One of the things that drove me to the brink of madness in Japan was the difficulty of life. It seemed that every seemingly simple task had to be completed with as many unnecessary steps as humanly possible. The Japanese are a very bureaucratic people, and it bleeds through in their everyday lives. To once again reference Douglas Adams, his description of the Vogons seems to fit:
“Not actually evil, but bad-tempered, bureaucratic, officious and callous. They wouldn’t even lift a finger to save their own grandmothers from the Ravenous Bugblatter Beast of Traal without orders signed in triplicate, sent in, sent back, queried, lost, found, subjected to public inquiry, lost again, and finally buried in soft peat for three months and recycled as firelighters”
The only difference is that the Japanese are not bad-tempered or callous; they are polite to a fault, which may in fact make dealings with them that much more obnoxious. Does Korea have its share of unnecessary bureaucracy? Absolutely, but I am continually amazed by the ease in which certain tasks are managed.
Just today, I made a call to a moving company in Seoul. This would be a call that I would dread and put off for far too long in the States, and living abroad with a poor command of the language would surely make the negotiations more difficult. Or so I thought. A local couchsurfer had recommended this service, but I was skeptical all the same. As the phone rang I thought about how to best start the conversation. After a few rings, he picked up.
The best I could muster was, “Uh…hello, um…speak English?”
To my relief he did, and we immediately started talking about the logistics of the move. I told him where I was living and where I wanted to go. “Oh,” he started, “that is far.”
I agreed, as some concern began to wash over me.
“It’s OK,” he said, to my relief. “Please text me your address, and I will call you back with a price.”
I did as was instructed, and he called me back in less than 5 minutes. His quoted price was ₩100,000, or about $93. This was absolutely perfect. He then thanked me gratuitously for calling him (and presumably for the nice payday).
From all my past experiences, this should have been a hassle, but it was far from it. Granted, I was lucky to have a decent lead from couchsurfing, but I was still expecting more difficulty than I wound up having.

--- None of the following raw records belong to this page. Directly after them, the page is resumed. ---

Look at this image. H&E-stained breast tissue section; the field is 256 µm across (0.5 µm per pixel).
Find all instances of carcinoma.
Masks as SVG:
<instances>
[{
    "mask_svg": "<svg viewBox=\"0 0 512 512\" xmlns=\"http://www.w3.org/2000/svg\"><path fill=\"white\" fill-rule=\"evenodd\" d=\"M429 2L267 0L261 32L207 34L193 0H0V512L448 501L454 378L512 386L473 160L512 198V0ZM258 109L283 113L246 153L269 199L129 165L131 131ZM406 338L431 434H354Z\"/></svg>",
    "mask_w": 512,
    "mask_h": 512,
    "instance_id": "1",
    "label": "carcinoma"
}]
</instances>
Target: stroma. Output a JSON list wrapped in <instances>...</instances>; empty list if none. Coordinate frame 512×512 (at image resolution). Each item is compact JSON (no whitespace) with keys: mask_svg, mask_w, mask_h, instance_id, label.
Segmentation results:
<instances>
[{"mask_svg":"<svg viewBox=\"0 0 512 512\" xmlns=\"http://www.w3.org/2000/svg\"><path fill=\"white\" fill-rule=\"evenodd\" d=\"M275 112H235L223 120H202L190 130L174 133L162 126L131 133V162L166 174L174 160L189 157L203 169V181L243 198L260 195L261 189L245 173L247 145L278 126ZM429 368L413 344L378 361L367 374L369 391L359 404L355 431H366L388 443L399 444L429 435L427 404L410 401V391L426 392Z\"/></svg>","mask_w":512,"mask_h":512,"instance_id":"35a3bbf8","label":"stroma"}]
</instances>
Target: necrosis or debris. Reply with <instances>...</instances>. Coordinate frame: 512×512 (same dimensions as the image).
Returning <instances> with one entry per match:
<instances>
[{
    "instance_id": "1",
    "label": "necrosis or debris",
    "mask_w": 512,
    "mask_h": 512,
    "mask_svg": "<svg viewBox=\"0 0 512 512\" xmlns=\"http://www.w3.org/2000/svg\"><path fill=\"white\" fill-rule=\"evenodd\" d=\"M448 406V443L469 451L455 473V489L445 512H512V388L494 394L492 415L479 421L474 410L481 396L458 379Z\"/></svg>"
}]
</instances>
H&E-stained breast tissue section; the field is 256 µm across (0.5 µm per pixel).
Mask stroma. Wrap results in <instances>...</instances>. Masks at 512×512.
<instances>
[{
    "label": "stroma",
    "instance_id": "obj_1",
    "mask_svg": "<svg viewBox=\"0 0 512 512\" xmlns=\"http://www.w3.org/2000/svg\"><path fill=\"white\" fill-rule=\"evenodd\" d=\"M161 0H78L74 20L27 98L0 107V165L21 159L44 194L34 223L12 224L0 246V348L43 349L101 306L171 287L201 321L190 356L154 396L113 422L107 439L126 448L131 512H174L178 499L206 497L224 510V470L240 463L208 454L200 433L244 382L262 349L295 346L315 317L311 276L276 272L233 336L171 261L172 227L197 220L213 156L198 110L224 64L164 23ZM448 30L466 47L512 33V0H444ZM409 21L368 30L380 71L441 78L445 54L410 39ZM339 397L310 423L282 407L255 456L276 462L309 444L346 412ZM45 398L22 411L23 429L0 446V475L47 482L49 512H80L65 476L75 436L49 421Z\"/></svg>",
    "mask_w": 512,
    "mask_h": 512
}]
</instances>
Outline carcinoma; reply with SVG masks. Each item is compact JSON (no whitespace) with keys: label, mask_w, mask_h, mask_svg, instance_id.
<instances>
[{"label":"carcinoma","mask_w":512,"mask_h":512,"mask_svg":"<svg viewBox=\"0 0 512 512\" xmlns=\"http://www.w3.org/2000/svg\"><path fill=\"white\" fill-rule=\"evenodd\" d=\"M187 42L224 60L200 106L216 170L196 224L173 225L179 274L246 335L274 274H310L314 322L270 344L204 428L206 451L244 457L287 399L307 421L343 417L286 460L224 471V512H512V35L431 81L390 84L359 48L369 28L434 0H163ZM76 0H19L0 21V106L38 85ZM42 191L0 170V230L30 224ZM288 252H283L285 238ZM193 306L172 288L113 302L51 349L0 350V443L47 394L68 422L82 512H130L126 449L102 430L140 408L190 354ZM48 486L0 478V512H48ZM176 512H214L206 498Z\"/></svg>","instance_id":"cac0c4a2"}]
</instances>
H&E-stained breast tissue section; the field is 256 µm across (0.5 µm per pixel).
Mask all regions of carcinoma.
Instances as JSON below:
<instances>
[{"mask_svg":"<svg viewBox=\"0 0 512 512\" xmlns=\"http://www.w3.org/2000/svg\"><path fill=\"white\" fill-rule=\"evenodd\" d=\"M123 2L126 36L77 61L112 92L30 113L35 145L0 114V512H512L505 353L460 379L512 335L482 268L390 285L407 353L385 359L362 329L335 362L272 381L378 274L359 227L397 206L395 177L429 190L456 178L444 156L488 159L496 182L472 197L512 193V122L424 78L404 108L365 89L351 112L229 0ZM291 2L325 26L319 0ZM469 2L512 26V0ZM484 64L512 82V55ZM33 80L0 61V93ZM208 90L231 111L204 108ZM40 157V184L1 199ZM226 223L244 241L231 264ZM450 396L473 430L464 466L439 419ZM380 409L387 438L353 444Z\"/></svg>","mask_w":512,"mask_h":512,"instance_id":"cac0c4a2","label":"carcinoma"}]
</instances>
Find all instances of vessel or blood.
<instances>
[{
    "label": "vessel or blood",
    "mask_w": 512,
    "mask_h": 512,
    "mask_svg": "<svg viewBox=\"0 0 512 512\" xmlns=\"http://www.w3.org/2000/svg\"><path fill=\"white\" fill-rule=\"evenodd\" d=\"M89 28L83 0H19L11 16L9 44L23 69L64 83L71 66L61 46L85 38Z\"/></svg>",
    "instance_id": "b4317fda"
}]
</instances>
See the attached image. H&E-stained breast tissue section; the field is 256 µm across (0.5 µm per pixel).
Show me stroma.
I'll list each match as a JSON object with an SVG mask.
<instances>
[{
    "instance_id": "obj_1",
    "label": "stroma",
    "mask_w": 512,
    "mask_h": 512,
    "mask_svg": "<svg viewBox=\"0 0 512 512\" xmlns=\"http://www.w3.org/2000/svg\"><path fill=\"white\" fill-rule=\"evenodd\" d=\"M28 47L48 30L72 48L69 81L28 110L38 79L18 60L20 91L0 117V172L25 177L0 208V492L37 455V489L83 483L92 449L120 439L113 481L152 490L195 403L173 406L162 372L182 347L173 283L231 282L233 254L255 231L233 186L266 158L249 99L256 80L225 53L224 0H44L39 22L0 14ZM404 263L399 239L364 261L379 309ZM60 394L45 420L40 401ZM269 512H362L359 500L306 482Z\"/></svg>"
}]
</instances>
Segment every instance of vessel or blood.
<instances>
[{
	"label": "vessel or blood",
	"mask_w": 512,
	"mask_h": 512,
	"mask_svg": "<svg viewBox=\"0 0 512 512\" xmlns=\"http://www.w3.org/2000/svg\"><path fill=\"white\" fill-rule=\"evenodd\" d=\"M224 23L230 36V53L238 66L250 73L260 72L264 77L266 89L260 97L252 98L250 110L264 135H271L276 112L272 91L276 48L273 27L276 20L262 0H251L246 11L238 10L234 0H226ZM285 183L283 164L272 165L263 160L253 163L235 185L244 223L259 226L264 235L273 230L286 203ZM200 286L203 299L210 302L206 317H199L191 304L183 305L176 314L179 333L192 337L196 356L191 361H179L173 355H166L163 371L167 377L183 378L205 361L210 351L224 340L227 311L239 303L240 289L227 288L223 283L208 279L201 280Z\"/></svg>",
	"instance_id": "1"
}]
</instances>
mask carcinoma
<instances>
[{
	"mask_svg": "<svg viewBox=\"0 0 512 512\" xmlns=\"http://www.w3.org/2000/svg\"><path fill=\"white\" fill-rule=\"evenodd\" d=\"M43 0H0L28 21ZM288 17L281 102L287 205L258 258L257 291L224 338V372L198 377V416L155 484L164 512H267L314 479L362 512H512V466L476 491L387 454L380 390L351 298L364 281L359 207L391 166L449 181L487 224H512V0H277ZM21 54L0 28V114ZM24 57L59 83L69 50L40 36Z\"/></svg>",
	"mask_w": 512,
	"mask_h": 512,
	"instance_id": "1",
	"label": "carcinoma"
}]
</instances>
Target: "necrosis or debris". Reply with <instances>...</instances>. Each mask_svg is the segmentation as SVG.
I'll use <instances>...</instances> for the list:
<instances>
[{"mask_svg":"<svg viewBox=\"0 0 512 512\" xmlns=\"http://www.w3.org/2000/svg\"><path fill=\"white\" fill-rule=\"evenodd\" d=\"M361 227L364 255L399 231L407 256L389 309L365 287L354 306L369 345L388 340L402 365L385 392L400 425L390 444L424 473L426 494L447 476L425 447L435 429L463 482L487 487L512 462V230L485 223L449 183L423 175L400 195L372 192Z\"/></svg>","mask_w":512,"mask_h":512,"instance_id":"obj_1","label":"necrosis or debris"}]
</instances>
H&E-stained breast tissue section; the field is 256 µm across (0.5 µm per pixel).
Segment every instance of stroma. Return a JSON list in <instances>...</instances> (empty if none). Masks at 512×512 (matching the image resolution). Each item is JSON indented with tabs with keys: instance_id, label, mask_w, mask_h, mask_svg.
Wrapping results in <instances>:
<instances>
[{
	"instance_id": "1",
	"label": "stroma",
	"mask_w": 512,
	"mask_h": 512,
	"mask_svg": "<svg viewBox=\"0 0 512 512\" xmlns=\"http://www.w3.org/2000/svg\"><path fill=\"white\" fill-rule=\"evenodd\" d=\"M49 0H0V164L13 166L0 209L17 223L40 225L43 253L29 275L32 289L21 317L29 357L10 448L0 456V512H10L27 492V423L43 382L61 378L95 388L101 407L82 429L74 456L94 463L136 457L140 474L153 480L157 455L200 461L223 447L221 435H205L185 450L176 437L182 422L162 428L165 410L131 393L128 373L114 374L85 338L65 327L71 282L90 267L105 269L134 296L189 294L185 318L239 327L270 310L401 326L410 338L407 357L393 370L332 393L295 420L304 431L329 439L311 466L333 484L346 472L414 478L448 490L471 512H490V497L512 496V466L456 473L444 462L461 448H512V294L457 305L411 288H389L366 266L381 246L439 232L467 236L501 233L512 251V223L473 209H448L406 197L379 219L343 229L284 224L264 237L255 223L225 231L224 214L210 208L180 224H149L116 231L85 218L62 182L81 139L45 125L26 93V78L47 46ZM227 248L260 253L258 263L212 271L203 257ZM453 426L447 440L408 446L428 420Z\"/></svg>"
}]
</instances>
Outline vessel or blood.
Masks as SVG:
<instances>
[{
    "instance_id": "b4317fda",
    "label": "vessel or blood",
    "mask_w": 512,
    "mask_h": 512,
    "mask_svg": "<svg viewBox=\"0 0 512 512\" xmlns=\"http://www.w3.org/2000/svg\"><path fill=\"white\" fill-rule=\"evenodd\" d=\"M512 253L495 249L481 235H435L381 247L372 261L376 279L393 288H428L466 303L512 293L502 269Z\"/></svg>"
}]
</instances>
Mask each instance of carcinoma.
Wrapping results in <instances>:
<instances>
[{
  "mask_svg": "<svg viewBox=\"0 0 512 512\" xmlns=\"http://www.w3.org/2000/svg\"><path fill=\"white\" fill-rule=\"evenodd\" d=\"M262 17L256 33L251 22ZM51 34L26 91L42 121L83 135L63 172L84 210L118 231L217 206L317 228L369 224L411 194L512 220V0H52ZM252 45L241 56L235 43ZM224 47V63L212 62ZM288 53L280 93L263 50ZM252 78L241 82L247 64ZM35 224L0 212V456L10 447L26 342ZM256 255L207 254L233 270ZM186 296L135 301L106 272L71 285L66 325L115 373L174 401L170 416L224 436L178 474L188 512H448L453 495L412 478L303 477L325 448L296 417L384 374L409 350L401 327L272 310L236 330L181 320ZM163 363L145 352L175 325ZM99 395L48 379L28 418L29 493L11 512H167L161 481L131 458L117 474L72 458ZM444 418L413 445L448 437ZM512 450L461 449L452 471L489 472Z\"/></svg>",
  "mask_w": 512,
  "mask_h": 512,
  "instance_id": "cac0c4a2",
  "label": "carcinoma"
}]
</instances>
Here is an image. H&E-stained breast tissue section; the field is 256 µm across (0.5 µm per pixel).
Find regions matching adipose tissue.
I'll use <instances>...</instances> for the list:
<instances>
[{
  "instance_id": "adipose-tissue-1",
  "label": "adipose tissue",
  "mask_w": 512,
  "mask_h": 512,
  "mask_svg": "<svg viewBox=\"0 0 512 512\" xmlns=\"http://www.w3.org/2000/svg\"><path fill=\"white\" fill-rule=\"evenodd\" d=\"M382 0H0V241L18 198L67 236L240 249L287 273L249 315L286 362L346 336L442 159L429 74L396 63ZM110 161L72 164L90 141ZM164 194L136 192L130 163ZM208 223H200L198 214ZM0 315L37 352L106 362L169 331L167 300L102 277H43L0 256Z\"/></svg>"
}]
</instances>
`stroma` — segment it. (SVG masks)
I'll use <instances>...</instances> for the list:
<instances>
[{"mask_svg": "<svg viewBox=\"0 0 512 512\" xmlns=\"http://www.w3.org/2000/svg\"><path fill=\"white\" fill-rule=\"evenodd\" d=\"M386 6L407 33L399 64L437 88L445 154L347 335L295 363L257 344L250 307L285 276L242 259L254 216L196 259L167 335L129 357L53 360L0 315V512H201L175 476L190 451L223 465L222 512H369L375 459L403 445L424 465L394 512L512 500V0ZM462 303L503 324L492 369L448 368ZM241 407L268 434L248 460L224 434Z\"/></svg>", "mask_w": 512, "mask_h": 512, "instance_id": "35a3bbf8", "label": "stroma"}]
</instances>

And this is just a small example; there are countless other day-to-day conveniences that I just should not realistically expect whilst abroad. A few weeks back I boarded Sydney for the weekend with similar ease (although it cost more to board her than to board myself that weekend).
I guess this all gets back to my original point. Form is and always has been very important in Japan, whereas Koreans seem to be far more about function. My conversation today essentially boiled down to “You have a truck, I need a mover, are you free?” It worked out for both parties, and everyone is happy. While I never had to move apartments in Japan, I can only imagine needing to sign paperwork, a gift for the mover, and much more money. And that is why I’m here, and not there.